We have tested this model by investigating whether Pom1 behaves like a cell size sensor. If it is a molecular component of the mechanism directly sensing cell size, then pom1Δ cells should be affected in their ability to measure cell size at mitosis. Cells deleted for pom1 are advanced into mitosis at a small size, so Pom1 clearly has a potentially rate-limiting role in mitotic onset. However, this role could be in modulating the absolute size of the cell at mitosis, for example in modifying the inputs in or outputs from the sensor. If Pom1 was directly involved in the size-sensing mechanism, then cells lacking Pom1 should exhibit greater variability in size at division and would be less “homeostatic”; that is, larger or smaller cells would not return efficiently to a normal size. Experiments testing these possibilities are described in this paper. In addition, we have investigated how growth rate varies in individual cells within a population to determine whether there is any significant heritability in growth rate.

• _TASKS AND EXERCISES_:
A – Rewrite the paragraph of the passage on Pom1 that begins "We have tested this model" as a short list of its main points.
B – Answer these questions from the passage on Pom1:
(i) At what size do cells deleted for pom1 enter mitosis?
(ii) What would cells lacking Pom1 show at division if Pom1 were directly involved in size sensing?
(iii) What was looked at in individual cells within a population, and for what purpose?
C – Carry on the passage on Pom1 from the point where it stops.
The records are separate from the passage on Pom1.

• _PROVIDED MATERIAL_:
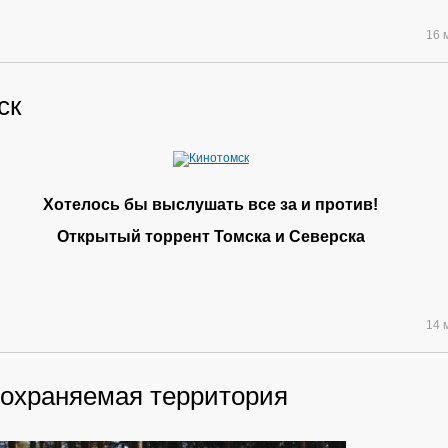
16 
ск
Хотелось бы выслушать все за и против!
Открытый торрент Томска и Северска
14 
охраняемая территория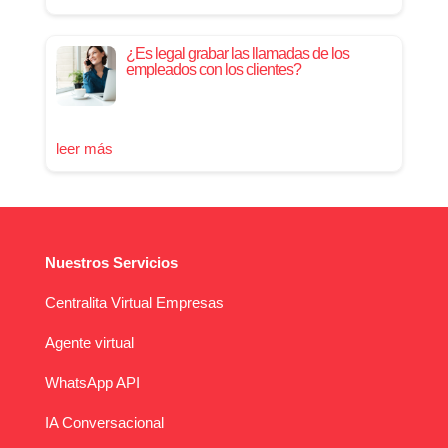
¿Es legal grabar las llamadas de los
empleados con los clientes?
leer más
Nuestros Servicios
Centralita Virtual Empresas
Agente virtual
WhatsApp API
IA Conversacional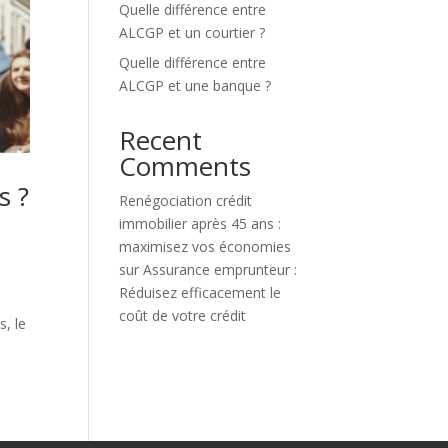
Quelle différence entre
ALCGP et un courtier ?
Quelle différence entre
ALCGP et une banque ?
Recent
Comments
s ?
Renégociation crédit
immobilier après 45 ans :
maximisez vos économies
sur
Assurance emprunteur :
Réduisez efficacement le
coût de votre crédit
, le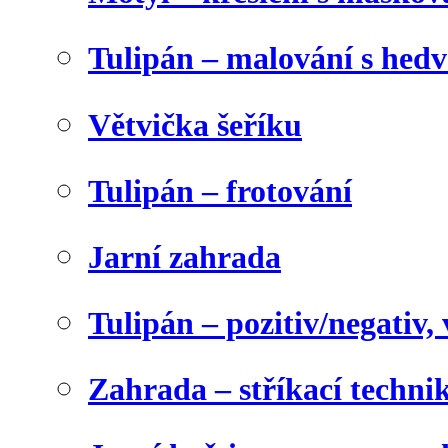
Tulipán – malování s he
Větvička šeříku
Tulipán – frotování
Jarní zahrada
Tulipán – pozitiv/negativ,
Zahrada – stříkací techni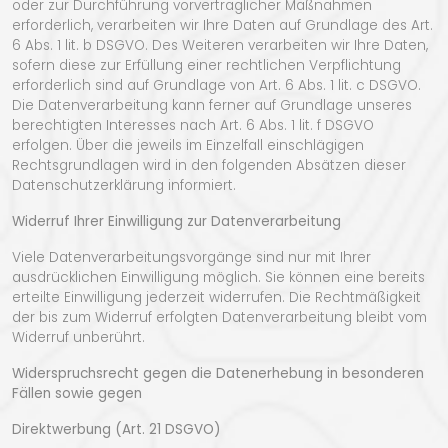
oder zur Durchführung vorvertraglicher Maßnahmen
erforderlich, verarbeiten wir Ihre Daten auf Grundlage des Art.
6 Abs. 1 lit. b DSGVO. Des Weiteren verarbeiten wir Ihre Daten,
sofern diese zur Erfüllung einer rechtlichen Verpflichtung
erforderlich sind auf Grundlage von Art. 6 Abs. 1 lit. c DSGVO.
Die Datenverarbeitung kann ferner auf Grundlage unseres
berechtigten Interesses nach Art. 6 Abs. 1 lit. f DSGVO
erfolgen. Über die jeweils im Einzelfall einschlägigen
Rechtsgrundlagen wird in den folgenden Absätzen dieser
Datenschutzerklärung informiert.
Widerruf Ihrer Einwilligung zur Datenverarbeitung
Viele Datenverarbeitungsvorgänge sind nur mit Ihrer
ausdrücklichen Einwilligung möglich. Sie können eine bereits
erteilte Einwilligung jederzeit widerrufen. Die Rechtmäßigkeit
der bis zum Widerruf erfolgten Datenverarbeitung bleibt vom
Widerruf unberührt.
Widerspruchsrecht gegen die Datenerhebung in besonderen
Fällen sowie gegen
Direktwerbung (Art. 21 DSGVO)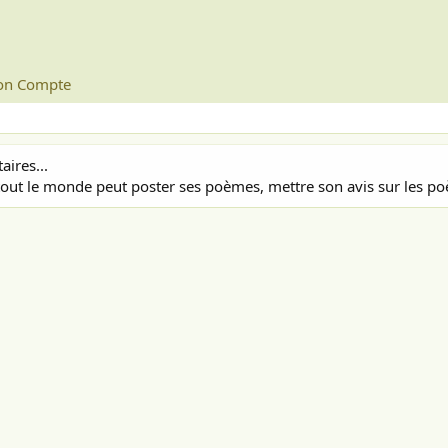
n Compte
ires...
out le monde peut poster ses poèmes, mettre son avis sur les poè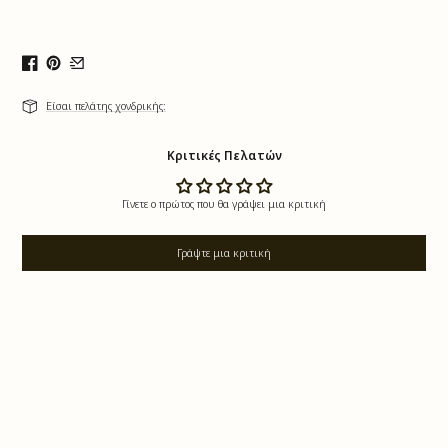
Είσαι πελάτης χονδρικής:
Κριτικές Πελατών
Γίνετε ο πρώτος που θα γράψει μια κριτική
Γράψτε μια κριτική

• _YOUR RESPONSES_:
A –
- The model was tested by asking whether Pom1 behaves like a cell size sensor.
- Cells deleted for pom1 enter mitosis at a small size, so Pom1 has a potentially rate-limiting role in mitotic onset.
- That role could instead be modulating the absolute size at mitosis, such as by modifying the sensor's inputs or outputs.
- If Pom1 were directly part of size sensing, cells lacking it should vary more in size at division and be less homeostatic.
- The paper describes experiments testing these possibilities.
- It also examines how growth rate varies among individual cells in a population to see whether growth rate is significantly heritable.

B –
(i) At a small size.
(ii) Greater variability in size at division, and they would be less homeostatic, so larger or smaller cells would not efficiently return to a normal size.
(iii) How growth rate varies, to determine whether there is any significant heritability in growth rate.

C –
Results

Cell size variability in pom1Δ and nif1Δ cells

First, we confirmed that we could detect Pom1 and Nif1 at the ends of the cell, as has been shown previously.11,12 Pom1-GFP and Nif1-GFP were localized to the cell tips and division site (Fig. 1A). While Pom1 was always seen at both cell ends, we observed that Nif1 was localized to either one or both tips. The majority of cells shorter than 10 μm, presumed to be prior to NETO, were enriched for Nif1 at one end only, whereas in longer cells we saw an increasing proportion of cells with Nif1 at both ends (Fig. 1B). Just prior to septation (12–14 μm) the majority of cells had Nif1 localized to both cell tips, thus for many cells, Nif1 could be working with Pom1 cooperatively in late G2 cells to form a gradient sensor of cell size. As expected, Cdr2-GFP was located in central cortical nodes (Fig. 1C).

Figure 1.

Figure 1.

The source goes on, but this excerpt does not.